What to do:
**A.** Can you give the drill bit patent text again, starting with "7. The drill" and going on through "rates of penetration.", swapping "rates of penetration" for "drilling speeds"?
**B.** Which Hughes Christensen part numbers appear in the drill bit patent text?
**C.** Could you go on with the drill bit patent text from where it stops?

Hughes Christensen Bit Drawing dated May 29, 1997--HC Part
No.CC201918. .
Hughes Christensen Bit Drawing dated Sep. 18, 1996--HC Part No.
CW210655. .
Hughes Christensen Bit Drawing dated Sep. 18, 1996--HC Part No.
CS205023. .
Hughes Christensen Bit Drawing dated Sep. 9, 1996--HC Part No.
CC20718..
|
Primary Examiner: Tsay; Frank S.
Attorney, Agent or Firm: TraskBritt
Claims
What is claimed is:
1. A drill bit for subterranean drilling, comprising:
a bit body including a leading end for contacting a formation
during drilling and a trailing end having structure associated
therewith for connecting the drill bit to a drill string;
at least one superabrasive cutter secured to the bit body over the
leading end at a radius from a centerline of the bit body; and
exterior structure on the leading end disposed substantially at the
radius and exhibiting sufficient surface area, when in contact with
the formation, to control penetration of the at least one
superabrasive cutter into the formation under weight on bit by
distributing the weight on bit so as to maintain a unit load on the
formation below a compressive strength thereof.
2. The drill bit of claim 1, wherein the at least one superabrasive
cutter comprises a plurality of superabrasive cutters, each of the
plurality of superabrasive cutters positioned at a radius from the
centerline, and the exterior structure on the leading end comprises
a plurality of bearing segments having bearing surfaces and
protruding from the bit body, each bearing segment of the plurality
disposed substantially at the radius of one of the plurality of
superabrasive cutters, wherein a combination of bearing surfaces of
bearing segments of the plurality exhibits the sufficient surface
area.
3. The drill bit of claim 2, wherein at least some of the bearing
segments of the plurality are each leading, as taken in a direction
of bit rotation, one superabrasive cutter of the plurality of
superabrasive cutters.
4. The drill bit of claim 3, wherein the at least some of the
bearing segments of the plurality are elongated and each of the at
least some of the bearing segments defines an arc extending
substantially along a single radius.
5. The drill bit of claim 4, wherein the at least some of the
bearing segments of the plurality are of arcuate cross-section,
taken transverse to a direction of elongation.
6. The drill bit of claim 4, wherein the bearing surfaces of each
of the at least some elongated bearing segments of the plurality
are oriented on at least one angle to a plane transverse to the
centerline of the bit body, the at least one angle being
substantially the same as an angle of a path traveled by a
superabrasive cutter at substantially the same radius as that
elongated bearing segment when the drill bit is drilling at a given
rate of penetration.
7. The drill bit of claim 6, wherein the bearing surfaces of each
of the at least some elongated bearing segments of the plurality
are oriented on at least two angles to a plane transverse to the
centerline of the bit body, the at least two angles being
substantially the same as at least two angles of paths traveled by
a superabrasive cutter at substantially the same radius as that
elongated bearing segment when the drill bit is drilling at two
different rates of penetration.

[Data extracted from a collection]
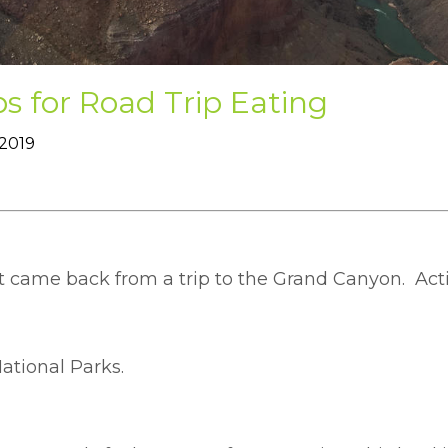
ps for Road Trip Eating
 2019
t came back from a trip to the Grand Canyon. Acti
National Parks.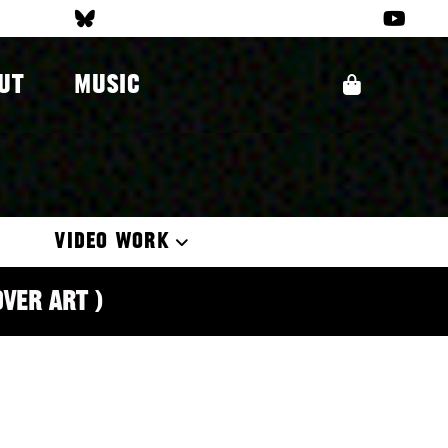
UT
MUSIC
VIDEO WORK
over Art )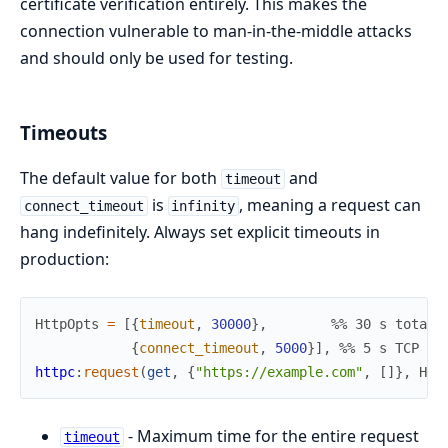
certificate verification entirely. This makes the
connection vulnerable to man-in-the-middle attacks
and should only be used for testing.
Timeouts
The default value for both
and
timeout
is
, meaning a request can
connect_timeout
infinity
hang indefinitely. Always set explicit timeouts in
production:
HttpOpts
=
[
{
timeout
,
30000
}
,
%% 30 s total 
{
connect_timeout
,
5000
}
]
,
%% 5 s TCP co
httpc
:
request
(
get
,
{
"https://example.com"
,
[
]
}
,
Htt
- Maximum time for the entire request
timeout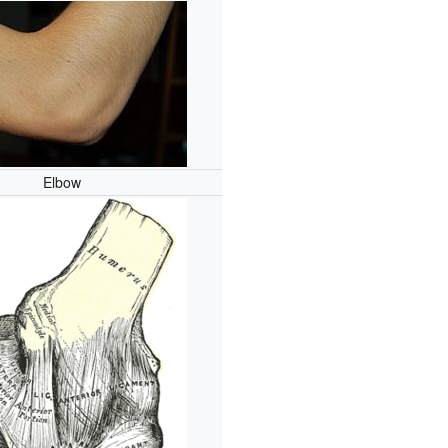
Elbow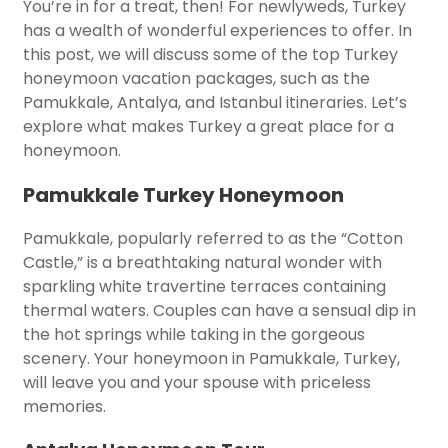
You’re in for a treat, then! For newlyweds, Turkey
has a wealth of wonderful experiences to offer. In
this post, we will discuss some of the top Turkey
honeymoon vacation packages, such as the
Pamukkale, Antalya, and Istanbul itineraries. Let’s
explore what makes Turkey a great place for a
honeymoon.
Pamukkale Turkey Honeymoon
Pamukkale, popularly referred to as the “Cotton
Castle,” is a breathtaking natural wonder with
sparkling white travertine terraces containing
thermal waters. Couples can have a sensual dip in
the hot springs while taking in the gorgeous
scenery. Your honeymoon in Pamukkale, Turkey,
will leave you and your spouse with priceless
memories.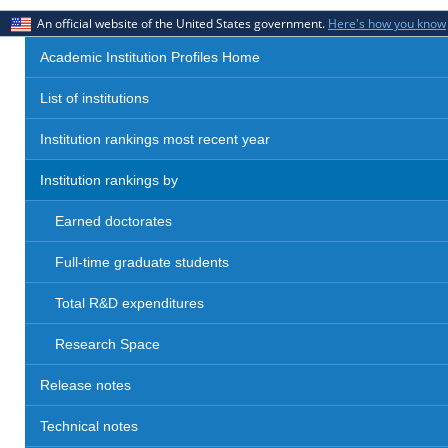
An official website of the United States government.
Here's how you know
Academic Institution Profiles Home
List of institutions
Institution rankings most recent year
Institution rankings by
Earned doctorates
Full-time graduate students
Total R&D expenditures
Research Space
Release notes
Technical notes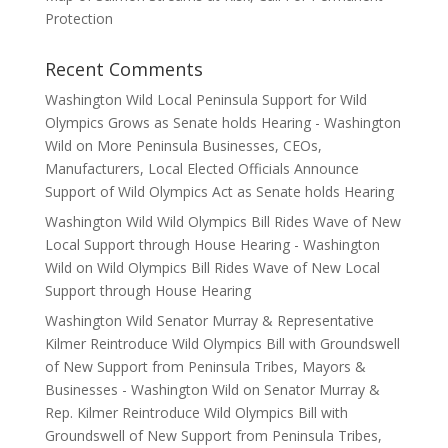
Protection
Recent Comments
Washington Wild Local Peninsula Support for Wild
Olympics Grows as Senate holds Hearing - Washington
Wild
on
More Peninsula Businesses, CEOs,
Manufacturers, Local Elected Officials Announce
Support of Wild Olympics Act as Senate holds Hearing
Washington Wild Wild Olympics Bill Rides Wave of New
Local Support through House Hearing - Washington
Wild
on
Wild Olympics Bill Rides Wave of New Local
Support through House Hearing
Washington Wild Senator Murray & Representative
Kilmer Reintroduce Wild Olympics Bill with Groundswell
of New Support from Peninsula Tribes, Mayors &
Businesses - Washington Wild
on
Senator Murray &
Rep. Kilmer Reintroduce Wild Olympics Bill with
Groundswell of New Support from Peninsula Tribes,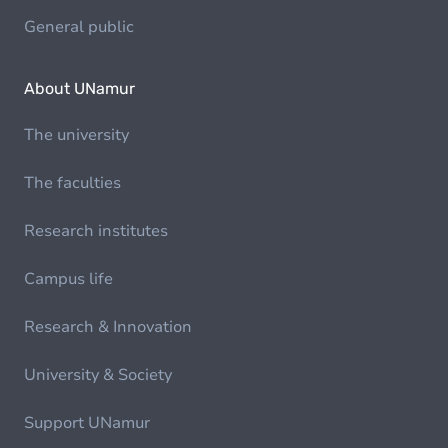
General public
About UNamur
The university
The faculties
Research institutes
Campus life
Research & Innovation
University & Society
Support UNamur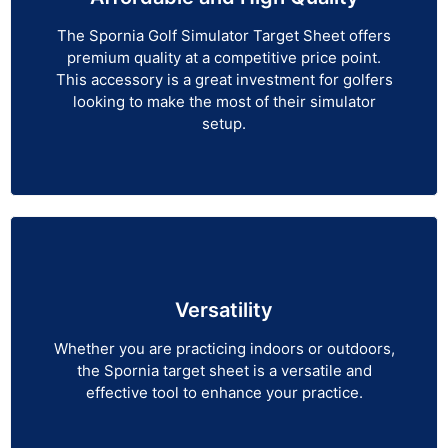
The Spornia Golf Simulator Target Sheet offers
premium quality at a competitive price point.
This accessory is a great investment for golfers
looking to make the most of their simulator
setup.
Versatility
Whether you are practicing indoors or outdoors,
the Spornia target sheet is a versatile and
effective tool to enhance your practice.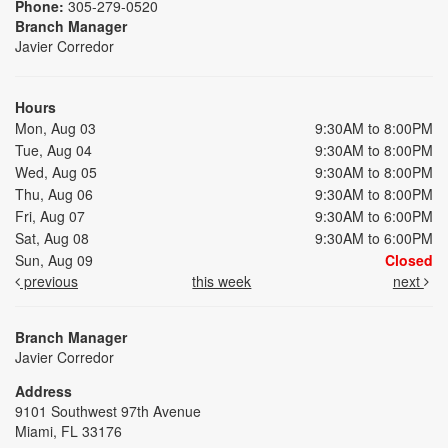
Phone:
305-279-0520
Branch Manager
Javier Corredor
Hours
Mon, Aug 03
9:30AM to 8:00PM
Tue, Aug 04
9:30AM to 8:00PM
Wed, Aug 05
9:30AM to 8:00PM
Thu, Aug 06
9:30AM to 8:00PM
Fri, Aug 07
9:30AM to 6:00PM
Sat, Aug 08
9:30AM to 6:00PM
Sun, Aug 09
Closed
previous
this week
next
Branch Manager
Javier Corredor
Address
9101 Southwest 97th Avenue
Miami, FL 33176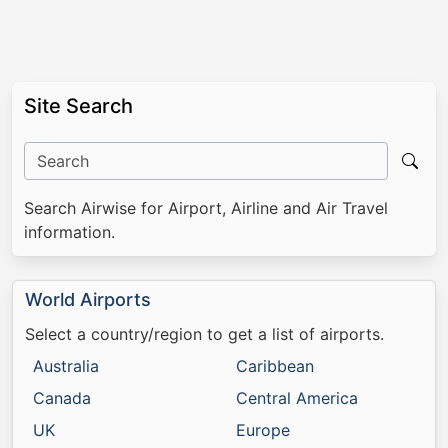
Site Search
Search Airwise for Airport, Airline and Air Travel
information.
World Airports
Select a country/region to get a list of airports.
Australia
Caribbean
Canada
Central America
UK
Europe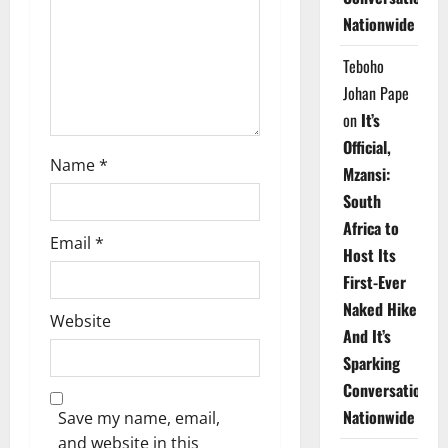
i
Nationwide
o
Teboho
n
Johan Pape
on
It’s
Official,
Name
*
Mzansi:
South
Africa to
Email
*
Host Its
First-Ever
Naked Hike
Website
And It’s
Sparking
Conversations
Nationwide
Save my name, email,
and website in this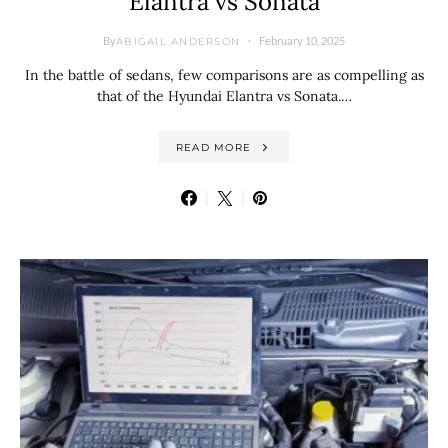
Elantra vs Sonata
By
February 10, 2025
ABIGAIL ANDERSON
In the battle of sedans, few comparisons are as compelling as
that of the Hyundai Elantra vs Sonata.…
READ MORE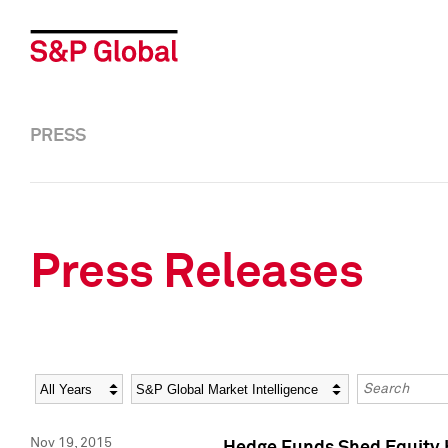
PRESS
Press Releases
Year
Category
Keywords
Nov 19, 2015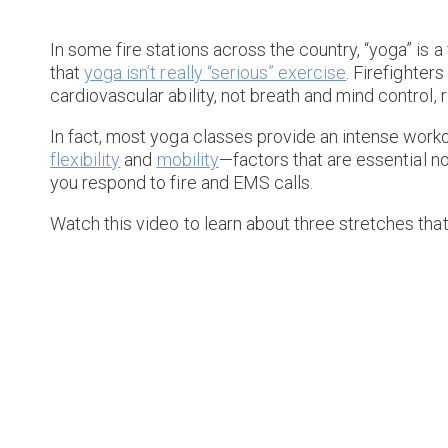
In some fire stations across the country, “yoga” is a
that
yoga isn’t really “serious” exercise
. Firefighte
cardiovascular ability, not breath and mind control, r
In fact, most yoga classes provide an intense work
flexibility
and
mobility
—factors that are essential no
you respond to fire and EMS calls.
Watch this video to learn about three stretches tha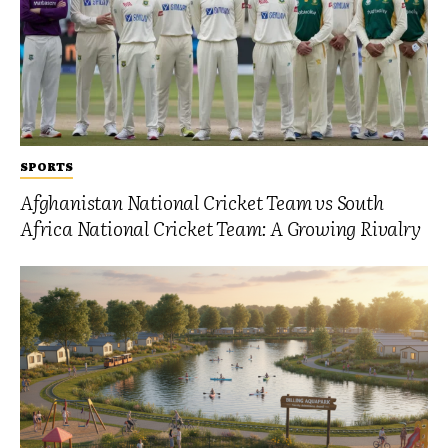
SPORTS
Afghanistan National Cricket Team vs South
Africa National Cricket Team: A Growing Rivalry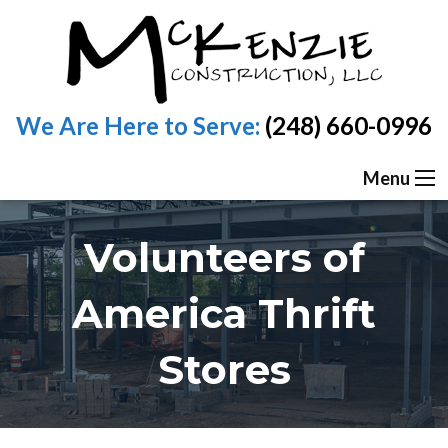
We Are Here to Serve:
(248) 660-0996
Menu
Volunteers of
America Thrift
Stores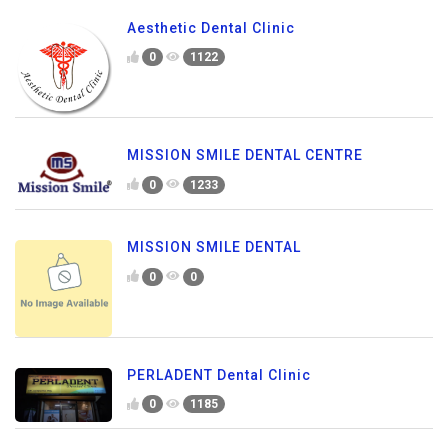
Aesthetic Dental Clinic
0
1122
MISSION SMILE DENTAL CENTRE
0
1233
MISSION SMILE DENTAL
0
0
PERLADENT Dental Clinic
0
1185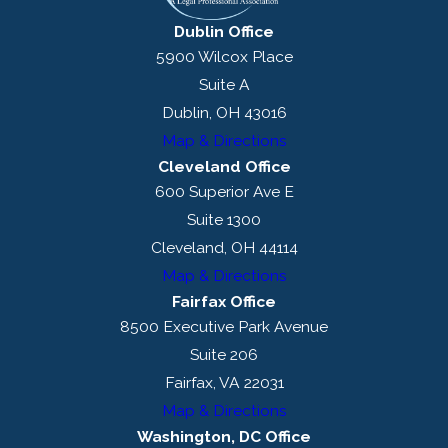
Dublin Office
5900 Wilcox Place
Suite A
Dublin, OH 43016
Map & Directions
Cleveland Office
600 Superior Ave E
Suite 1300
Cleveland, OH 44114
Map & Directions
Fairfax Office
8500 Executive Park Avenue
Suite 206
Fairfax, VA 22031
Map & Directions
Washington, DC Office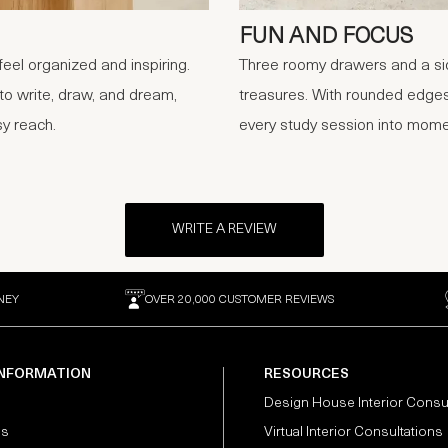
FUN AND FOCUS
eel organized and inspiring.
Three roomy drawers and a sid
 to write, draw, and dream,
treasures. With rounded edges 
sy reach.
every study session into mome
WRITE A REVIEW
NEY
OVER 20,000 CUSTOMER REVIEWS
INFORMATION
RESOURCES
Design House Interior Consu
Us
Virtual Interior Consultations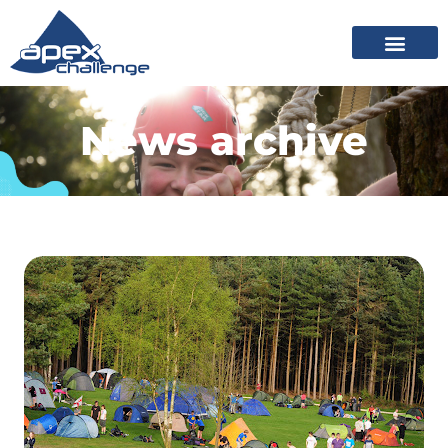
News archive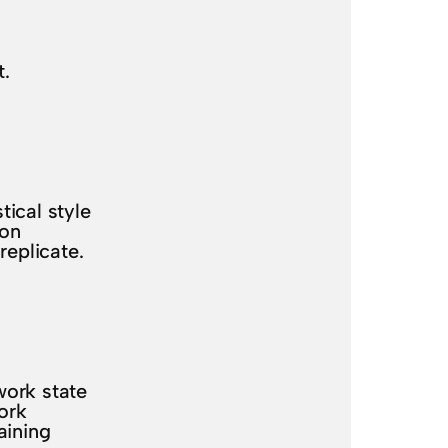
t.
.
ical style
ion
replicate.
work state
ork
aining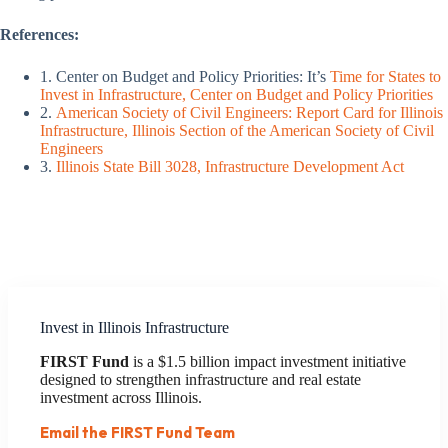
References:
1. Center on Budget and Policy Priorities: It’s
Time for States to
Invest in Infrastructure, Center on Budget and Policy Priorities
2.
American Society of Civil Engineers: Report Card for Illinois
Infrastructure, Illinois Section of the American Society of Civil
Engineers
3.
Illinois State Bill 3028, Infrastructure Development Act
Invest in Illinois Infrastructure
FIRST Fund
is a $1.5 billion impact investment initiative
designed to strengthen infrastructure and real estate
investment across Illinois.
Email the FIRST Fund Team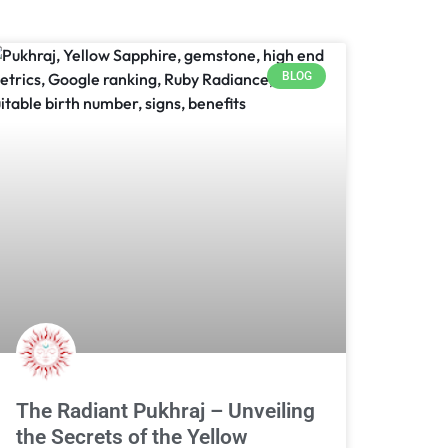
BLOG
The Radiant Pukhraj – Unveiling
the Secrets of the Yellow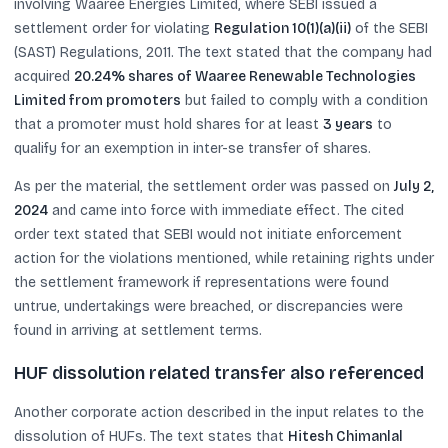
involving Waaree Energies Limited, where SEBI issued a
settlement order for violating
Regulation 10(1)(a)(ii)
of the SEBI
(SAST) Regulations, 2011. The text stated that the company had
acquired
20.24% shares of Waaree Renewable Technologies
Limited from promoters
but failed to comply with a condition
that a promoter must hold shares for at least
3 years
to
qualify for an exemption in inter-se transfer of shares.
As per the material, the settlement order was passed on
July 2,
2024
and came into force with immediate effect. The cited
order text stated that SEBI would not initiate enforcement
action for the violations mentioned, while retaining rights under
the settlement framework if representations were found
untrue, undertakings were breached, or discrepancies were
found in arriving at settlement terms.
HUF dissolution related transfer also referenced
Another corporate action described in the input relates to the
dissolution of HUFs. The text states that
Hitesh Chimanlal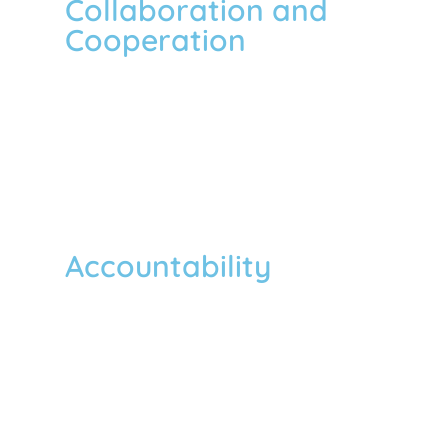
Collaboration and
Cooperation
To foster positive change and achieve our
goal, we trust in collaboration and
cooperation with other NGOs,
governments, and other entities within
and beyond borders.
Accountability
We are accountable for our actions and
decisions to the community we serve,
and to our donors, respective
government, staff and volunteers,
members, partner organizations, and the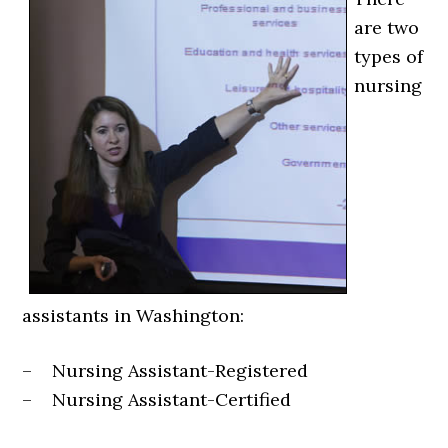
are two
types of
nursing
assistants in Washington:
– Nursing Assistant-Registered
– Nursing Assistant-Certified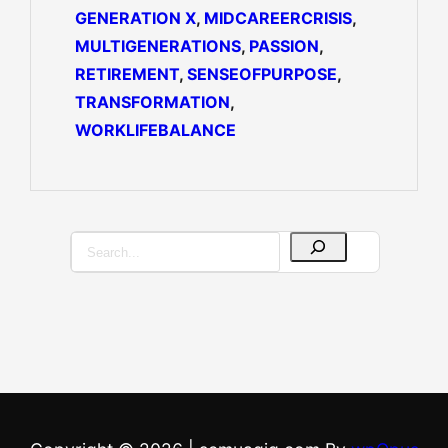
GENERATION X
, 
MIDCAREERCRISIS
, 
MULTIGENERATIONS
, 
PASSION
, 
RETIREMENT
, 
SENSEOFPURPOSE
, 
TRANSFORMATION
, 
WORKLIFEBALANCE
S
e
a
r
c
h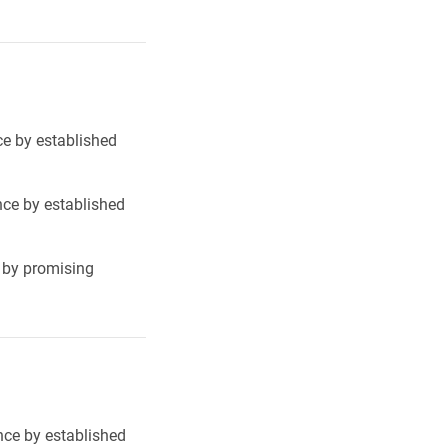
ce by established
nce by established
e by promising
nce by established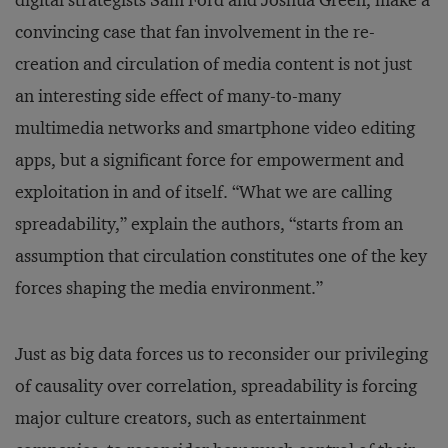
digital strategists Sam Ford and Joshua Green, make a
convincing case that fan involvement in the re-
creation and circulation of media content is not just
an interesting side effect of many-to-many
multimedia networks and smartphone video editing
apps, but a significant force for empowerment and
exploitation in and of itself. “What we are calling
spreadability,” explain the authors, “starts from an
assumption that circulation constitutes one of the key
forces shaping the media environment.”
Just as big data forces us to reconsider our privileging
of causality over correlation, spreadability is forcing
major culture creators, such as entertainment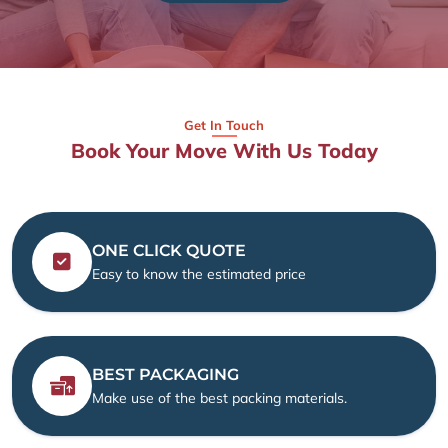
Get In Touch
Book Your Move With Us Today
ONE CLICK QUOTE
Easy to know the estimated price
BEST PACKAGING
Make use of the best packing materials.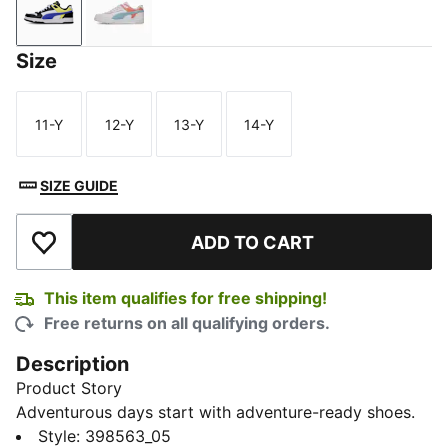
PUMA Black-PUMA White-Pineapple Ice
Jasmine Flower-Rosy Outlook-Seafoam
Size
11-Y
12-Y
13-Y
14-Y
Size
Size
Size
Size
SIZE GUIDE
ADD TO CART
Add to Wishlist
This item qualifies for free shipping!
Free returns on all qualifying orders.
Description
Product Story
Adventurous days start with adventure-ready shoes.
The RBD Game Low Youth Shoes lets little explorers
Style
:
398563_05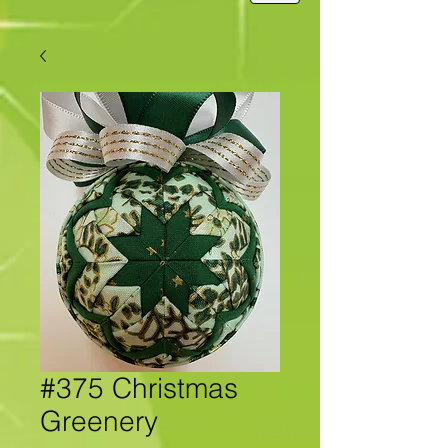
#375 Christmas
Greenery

Responses:
**A.**
7. The drill bit of claim 6, wherein the bearing surfaces of each
of the at least some elongated bearing segments of the plurality
are oriented on at least two angles to a plane transverse to the
centerline of the bit body, the at least two angles being
substantially the same as at least two angles of paths traveled by
a superabrasive cutter at substantially the same radius as that
elongated bearing segment when the drill bit is drilling at two
different drilling speeds.

**B.** CC201918, CW210655, CS205023, CC20718

**C.**
8. The drill bit of claim 7, wherein the bearing surfaces of each
of the at least some elongated bearing segments of the plurality
include a leading bearing surface portion at a relatively lesser
angle to the plane and a trailing bearing surface portion at a
relatively greater angle to the plane.
9. The drill bit of claim 3, wherein each superabrasive cutter led
by a bearing segment is carried on a preformed structure having
that bearing segment formed thereon.
10. The drill bit of claim 2, wherein the bearing surfaces of at
least some of the bearing segments of the plurality protrude from
the bit body to at least two different heights.
11. The drill bit of claim 2, wherein the bearing surfaces of at
least some of the bearing segments protrude from the bit body to a
first height and the bearing surfaces of at least others of the
bearing segments protrude from the bit body to a second, different
height.
12. The drill bit of claim 2, wherein at least one of the bearing
segments of the plurality is pivotably mounted to the bit body.
13. The drill bit of claim 2, wherein at least one of the bearing
segments of the plurality is rotatably mounted to the bit body.
14. The drill bit of claim 2, wherein at least one of the bearing
segments of the plurality comprises a pad having a bearing surface
with an aperture opening thereinto extending from an internal
passage in the bit body.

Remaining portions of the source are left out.